Historical Content Note: The following material is reprinted from publications from throughout Fermilab's history. It should be read in its original historical context.

Mullins Farm: Site 29

Mullins Farm

Vincent Mullins was born around 1903 and his wife Hertha was born in 1917. They were married in 1940, but had no children. Prior to living on the farm at site 29 off Wilson Street, Vincent went to the University of Wisconsin and became a pharmacist while Hertha was a camera girl for a photo concessions business at the Black Hawk Restaurant in Chicago.

They bought the property off Wilson Road from Mr. Bergle, a Chevrolet dealer in Berwyn at the time. The house rested on 80 acres of land called “Meywell Acres,” named after the Meyers and Wellmans who had originally built the house. Besides about 40 acres of woods and a big lake on the property, there was another 40 acres of land where the houses, stables, and barns stood and the rest was planted with various crops such as soy beans and corn, which were tended to by their neighbor, Jim Theis, from site 32. 

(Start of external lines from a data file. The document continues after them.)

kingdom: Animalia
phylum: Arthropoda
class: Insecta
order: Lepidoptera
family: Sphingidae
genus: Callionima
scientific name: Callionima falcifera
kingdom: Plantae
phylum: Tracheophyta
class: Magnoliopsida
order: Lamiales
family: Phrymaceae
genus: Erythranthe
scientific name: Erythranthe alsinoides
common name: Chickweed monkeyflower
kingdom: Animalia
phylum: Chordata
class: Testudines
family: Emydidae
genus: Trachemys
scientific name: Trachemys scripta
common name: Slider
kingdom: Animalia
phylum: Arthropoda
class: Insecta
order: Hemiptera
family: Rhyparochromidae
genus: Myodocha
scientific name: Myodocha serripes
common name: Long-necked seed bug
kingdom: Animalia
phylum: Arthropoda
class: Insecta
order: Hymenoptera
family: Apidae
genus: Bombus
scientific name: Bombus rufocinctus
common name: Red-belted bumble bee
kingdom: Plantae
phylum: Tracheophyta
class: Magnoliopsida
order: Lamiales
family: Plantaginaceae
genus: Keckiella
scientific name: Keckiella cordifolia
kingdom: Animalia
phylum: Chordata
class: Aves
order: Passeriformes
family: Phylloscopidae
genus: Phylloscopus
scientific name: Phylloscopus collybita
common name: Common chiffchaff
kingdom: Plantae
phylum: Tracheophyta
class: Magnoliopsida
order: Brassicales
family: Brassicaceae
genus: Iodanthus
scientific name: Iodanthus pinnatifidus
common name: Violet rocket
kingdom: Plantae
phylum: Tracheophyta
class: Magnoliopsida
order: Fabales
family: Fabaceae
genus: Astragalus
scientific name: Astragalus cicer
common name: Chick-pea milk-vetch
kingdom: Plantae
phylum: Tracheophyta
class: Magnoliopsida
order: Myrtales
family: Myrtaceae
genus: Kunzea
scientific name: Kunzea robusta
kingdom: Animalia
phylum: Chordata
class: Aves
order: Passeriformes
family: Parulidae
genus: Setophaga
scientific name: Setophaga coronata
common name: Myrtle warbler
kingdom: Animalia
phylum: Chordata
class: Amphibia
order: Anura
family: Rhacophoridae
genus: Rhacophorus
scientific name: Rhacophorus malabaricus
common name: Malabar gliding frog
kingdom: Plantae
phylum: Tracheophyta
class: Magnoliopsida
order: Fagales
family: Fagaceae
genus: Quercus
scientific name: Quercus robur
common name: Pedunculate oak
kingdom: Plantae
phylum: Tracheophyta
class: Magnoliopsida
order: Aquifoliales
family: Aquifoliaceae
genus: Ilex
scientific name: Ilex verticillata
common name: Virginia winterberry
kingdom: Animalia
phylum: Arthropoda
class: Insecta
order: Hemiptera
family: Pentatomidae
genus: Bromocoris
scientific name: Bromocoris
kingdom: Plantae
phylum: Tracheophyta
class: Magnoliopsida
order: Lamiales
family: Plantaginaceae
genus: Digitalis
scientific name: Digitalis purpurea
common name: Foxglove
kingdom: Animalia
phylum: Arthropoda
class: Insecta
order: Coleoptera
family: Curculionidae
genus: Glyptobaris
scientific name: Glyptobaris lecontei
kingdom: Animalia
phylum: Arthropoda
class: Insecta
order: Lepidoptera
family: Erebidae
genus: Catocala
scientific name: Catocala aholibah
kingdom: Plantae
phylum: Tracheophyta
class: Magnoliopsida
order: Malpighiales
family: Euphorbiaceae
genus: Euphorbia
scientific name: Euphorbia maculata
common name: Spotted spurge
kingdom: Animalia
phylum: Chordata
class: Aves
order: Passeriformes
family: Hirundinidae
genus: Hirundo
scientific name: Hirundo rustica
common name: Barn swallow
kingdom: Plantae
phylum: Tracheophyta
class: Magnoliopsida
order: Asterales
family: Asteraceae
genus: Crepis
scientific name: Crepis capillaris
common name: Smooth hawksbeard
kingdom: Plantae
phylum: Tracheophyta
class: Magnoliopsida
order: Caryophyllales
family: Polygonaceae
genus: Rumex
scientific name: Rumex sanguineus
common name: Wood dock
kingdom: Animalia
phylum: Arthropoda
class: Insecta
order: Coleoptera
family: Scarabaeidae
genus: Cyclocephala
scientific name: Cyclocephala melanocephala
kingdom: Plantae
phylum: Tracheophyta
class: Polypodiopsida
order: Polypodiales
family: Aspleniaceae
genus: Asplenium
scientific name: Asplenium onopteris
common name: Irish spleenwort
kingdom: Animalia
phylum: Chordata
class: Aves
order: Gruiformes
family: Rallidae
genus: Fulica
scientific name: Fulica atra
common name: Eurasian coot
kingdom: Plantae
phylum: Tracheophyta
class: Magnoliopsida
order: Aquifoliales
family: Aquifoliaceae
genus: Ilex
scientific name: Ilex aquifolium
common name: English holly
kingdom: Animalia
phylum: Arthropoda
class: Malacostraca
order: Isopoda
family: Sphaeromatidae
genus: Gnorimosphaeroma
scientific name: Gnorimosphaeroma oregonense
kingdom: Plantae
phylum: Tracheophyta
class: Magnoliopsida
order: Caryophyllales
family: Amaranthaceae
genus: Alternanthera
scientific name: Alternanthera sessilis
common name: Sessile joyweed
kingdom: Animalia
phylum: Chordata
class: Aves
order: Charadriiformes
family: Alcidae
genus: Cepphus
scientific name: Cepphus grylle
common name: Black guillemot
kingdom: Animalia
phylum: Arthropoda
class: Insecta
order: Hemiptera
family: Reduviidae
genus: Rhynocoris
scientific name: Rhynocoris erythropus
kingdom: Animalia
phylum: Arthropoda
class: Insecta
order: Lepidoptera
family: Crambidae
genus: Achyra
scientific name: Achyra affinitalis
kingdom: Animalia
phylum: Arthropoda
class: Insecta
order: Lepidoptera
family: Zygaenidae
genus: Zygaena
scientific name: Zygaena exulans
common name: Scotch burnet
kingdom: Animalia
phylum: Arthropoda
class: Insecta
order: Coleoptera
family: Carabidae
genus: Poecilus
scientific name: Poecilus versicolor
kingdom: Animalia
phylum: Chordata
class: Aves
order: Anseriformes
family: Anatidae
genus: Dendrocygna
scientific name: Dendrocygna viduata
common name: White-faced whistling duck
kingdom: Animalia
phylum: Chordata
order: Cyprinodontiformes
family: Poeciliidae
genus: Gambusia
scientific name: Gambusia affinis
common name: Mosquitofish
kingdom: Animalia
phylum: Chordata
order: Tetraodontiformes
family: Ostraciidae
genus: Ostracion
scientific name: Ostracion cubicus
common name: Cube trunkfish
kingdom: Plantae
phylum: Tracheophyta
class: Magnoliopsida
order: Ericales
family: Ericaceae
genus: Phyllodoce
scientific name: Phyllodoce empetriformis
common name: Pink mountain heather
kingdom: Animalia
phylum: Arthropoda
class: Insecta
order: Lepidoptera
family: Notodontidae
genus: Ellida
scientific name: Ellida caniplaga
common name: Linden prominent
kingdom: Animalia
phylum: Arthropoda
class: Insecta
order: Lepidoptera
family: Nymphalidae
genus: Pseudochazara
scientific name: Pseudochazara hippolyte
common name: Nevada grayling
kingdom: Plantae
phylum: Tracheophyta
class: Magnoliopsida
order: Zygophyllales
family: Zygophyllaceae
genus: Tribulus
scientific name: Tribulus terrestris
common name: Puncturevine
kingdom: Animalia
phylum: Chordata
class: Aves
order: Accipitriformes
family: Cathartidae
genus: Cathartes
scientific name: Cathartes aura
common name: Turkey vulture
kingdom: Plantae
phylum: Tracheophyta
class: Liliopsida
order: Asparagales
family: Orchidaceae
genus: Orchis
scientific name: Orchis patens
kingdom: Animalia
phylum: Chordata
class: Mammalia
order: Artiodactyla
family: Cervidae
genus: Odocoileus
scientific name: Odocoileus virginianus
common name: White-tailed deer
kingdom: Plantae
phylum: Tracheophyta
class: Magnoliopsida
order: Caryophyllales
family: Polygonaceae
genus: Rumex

The Mullins farm had chickens, horses, and steer. Hertha sold her chickens’ eggs at the Black Hawk Restaurant for ninety cents a dozen, a good price at that time. The Black Hawk was the first Chicago restaurant with live bands performing and broadcasting on the radio.

Although Vincent was a pharmacist, he always had a love for horses. Consequently, Vincent got into the business of raising thoroughbred racehorses. He managed all the horse breeding on the farm, broke the horses on the farm, and then sent them to the Arlington racetrack for training. The Mullins’ also hired exercise boys and jockeys for their horses at the track. They had a stallion and ended up raising about thirteen yearlings at the farm. The horses eventually raced at tracks like Keeneland (Lexington, Kentucky) and Oaklawn (Hot Springs, Arkansas). Hertha acted as midwife for the thoroughbreds and assisted delivery of the foals herself. Since Vincent was the breeder he would become nervous during the births because he had invested so much in the horses. They were quite successful and Vincent made a name for himself, later becoming an executive of the Illinois’ Breeders Association. They tried to continue their thoroughbred breeding business at their next house, on Deerpath Road in Batavia, but the new location was not suitable so Vincent and Hertha gave up their passion. In 1962, Hertha became the first woman real estate broker in Batavia and made that her career for the next 30 years. After they sold the farm to the state of Illinois in 1968, Fermilab’s founding director, Robert R. Wilson, lived at site 29 with his wife, Jane, from 1969 to 1978. The house came to be called “the Director’s home” and has been the residence of subsequent Fermilab directors Peoples, Witherell and Oddone.